▶ [Assigned task]
The answer is to be an exact copy of the lines below running from the line with "다마고치는 폭발적인 인기와" down to the line with "그렇다면 다마고치는 인공지능인가", both ends included, and nothing more.

▶ [Entries shown]

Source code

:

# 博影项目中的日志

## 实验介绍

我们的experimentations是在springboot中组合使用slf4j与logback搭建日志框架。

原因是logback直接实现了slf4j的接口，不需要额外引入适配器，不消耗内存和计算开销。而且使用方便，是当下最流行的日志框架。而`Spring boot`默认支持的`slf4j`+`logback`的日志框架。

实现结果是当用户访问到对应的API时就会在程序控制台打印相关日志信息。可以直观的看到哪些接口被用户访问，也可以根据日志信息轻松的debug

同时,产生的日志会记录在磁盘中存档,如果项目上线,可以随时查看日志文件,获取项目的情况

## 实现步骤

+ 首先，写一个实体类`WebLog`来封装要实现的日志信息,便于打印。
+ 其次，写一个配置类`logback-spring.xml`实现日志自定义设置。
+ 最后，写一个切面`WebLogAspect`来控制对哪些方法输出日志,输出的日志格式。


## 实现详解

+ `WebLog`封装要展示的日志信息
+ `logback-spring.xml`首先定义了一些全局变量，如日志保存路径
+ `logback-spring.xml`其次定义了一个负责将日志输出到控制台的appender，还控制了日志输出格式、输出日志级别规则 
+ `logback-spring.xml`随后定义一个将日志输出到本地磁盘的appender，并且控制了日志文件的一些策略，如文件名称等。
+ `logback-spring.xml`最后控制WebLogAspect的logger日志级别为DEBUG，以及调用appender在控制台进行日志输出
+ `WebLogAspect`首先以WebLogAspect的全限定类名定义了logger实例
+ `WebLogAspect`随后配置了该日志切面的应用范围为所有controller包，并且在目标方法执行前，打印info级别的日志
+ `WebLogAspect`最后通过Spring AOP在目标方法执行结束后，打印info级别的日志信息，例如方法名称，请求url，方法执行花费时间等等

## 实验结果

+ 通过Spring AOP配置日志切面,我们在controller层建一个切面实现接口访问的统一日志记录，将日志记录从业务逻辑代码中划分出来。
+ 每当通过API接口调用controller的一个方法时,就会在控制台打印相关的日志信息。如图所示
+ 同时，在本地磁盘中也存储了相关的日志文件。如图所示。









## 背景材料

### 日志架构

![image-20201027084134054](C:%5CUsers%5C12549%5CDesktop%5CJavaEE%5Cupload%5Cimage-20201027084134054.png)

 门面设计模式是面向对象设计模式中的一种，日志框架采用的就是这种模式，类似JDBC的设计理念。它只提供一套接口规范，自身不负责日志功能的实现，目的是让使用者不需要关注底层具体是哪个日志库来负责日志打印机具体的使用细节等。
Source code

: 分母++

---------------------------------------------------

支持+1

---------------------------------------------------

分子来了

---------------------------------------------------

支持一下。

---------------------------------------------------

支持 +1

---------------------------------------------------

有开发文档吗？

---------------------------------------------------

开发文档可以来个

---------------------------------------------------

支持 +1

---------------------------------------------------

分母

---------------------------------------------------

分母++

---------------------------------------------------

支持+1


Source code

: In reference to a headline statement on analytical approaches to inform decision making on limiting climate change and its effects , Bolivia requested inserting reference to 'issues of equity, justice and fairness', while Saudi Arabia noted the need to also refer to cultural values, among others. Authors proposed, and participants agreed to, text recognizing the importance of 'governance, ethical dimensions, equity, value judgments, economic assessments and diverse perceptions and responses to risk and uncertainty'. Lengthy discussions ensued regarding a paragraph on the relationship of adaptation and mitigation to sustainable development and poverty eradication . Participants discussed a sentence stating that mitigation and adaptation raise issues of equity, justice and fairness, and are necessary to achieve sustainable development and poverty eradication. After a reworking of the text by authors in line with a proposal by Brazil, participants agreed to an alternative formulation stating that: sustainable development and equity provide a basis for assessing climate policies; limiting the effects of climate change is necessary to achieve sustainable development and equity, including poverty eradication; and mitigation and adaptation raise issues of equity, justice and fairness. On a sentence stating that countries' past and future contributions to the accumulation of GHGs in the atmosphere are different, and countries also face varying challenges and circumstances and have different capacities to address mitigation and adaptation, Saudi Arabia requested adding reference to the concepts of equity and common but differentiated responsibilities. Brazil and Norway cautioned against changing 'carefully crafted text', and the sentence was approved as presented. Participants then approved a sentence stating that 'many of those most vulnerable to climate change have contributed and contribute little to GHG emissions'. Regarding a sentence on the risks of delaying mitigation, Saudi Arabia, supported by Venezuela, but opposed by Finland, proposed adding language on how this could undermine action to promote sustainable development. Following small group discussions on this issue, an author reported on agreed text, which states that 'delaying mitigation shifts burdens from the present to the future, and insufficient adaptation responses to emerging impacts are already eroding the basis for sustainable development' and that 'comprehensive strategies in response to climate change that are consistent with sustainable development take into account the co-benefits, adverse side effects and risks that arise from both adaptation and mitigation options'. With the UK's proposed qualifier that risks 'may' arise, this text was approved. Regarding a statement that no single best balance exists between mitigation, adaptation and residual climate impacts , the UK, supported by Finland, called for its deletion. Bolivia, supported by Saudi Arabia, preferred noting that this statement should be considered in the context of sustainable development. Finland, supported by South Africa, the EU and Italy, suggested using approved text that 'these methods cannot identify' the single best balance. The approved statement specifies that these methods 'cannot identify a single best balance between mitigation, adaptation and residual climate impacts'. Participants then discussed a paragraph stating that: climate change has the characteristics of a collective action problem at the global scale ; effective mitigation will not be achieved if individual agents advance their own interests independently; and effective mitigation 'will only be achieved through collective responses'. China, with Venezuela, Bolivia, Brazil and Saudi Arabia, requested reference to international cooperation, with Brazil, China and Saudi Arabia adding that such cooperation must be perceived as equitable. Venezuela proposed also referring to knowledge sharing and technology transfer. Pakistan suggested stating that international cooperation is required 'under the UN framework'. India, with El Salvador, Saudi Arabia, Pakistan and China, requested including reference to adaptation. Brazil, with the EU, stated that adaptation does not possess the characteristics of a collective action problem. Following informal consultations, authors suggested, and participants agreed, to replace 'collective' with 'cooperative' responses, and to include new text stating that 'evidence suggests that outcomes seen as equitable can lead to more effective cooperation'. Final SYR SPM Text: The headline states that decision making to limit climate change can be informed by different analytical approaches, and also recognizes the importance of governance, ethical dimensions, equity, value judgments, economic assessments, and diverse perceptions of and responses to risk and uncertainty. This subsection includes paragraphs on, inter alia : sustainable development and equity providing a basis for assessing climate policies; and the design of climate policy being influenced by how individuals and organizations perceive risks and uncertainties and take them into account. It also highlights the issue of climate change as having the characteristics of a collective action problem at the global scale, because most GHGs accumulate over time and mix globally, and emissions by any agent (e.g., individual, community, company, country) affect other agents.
* * *
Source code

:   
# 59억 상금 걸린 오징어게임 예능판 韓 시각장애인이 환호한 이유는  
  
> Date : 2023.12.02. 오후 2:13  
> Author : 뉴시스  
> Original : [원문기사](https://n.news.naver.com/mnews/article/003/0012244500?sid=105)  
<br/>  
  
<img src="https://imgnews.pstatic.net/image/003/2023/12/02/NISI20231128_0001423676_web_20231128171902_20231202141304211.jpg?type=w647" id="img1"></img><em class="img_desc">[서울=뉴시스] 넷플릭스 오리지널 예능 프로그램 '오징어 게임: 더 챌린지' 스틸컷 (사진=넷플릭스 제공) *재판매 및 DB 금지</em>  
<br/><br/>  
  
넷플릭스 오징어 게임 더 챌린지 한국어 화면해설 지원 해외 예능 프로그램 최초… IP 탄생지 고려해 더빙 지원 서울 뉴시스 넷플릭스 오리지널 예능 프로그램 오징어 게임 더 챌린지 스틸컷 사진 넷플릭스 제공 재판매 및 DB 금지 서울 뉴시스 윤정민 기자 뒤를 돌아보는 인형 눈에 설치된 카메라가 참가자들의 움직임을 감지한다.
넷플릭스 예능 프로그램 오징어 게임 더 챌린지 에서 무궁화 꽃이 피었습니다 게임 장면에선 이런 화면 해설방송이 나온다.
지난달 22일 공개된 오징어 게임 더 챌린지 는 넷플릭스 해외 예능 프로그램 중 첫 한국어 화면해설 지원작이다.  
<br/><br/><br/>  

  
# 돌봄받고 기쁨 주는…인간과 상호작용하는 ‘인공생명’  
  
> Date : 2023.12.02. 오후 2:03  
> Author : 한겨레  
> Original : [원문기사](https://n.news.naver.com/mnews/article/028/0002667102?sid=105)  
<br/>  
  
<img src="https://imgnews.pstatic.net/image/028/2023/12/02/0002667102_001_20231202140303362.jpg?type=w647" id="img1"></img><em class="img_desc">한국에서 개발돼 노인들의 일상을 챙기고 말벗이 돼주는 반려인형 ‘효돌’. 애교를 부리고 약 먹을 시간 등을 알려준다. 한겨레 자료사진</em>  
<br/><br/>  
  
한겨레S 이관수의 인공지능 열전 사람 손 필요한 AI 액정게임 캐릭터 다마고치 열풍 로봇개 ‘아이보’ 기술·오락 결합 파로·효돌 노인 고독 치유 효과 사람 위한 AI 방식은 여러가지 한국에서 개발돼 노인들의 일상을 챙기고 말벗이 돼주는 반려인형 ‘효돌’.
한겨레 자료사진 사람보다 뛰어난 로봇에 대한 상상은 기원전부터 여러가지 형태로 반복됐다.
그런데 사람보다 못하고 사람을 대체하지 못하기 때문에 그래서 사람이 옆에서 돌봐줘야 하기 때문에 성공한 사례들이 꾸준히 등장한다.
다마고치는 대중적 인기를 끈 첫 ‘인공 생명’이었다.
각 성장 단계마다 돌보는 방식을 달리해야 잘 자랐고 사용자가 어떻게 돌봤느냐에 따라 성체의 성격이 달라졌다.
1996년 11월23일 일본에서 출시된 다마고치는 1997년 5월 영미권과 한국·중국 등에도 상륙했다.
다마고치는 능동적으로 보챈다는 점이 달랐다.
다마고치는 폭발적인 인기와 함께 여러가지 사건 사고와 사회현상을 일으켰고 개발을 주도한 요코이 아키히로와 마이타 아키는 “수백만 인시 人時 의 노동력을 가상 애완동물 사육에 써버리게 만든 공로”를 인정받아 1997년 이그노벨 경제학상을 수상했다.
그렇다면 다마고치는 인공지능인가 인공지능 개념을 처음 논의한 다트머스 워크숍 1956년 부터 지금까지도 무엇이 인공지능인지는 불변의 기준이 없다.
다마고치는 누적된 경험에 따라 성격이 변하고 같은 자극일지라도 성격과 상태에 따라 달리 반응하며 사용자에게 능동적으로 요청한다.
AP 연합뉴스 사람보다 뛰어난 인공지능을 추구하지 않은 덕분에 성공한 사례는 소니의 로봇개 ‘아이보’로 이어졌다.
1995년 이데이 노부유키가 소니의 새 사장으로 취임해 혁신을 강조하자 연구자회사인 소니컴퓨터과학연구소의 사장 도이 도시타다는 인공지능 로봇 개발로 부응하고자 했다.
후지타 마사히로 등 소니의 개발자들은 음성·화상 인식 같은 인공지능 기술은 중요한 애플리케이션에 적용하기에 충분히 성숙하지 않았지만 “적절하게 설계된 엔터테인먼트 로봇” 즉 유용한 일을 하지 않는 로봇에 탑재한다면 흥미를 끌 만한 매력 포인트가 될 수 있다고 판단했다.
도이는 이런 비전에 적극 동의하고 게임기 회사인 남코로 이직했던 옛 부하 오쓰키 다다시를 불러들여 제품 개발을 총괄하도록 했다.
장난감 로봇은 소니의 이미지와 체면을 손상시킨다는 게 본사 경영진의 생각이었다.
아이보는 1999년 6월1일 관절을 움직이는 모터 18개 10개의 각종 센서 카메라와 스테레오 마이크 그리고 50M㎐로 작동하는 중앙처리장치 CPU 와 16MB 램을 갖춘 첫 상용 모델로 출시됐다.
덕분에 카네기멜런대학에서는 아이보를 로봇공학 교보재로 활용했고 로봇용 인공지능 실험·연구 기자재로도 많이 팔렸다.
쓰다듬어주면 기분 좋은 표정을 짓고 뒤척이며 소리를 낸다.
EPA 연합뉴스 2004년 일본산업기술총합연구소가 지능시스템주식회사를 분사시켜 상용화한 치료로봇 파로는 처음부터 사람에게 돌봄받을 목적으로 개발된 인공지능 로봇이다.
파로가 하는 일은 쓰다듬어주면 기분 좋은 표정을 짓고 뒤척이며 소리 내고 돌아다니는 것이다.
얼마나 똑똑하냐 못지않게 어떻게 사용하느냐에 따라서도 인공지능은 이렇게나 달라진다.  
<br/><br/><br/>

▶ [Written solution]
다마고치는 폭발적인 인기와 함께 여러가지 사건 사고와 사회현상을 일으켰고 개발을 주도한 요코이 아키히로와 마이타 아키는 “수백만 인시 人時 의 노동력을 가상 애완동물 사육에 써버리게 만든 공로”를 인정받아 1997년 이그노벨 경제학상을 수상했다.
그렇다면 다마고치는 인공지능인가 인공지능 개념을 처음 논의한 다트머스 워크숍 1956년 부터 지금까지도 무엇이 인공지능인지는 불변의 기준이 없다.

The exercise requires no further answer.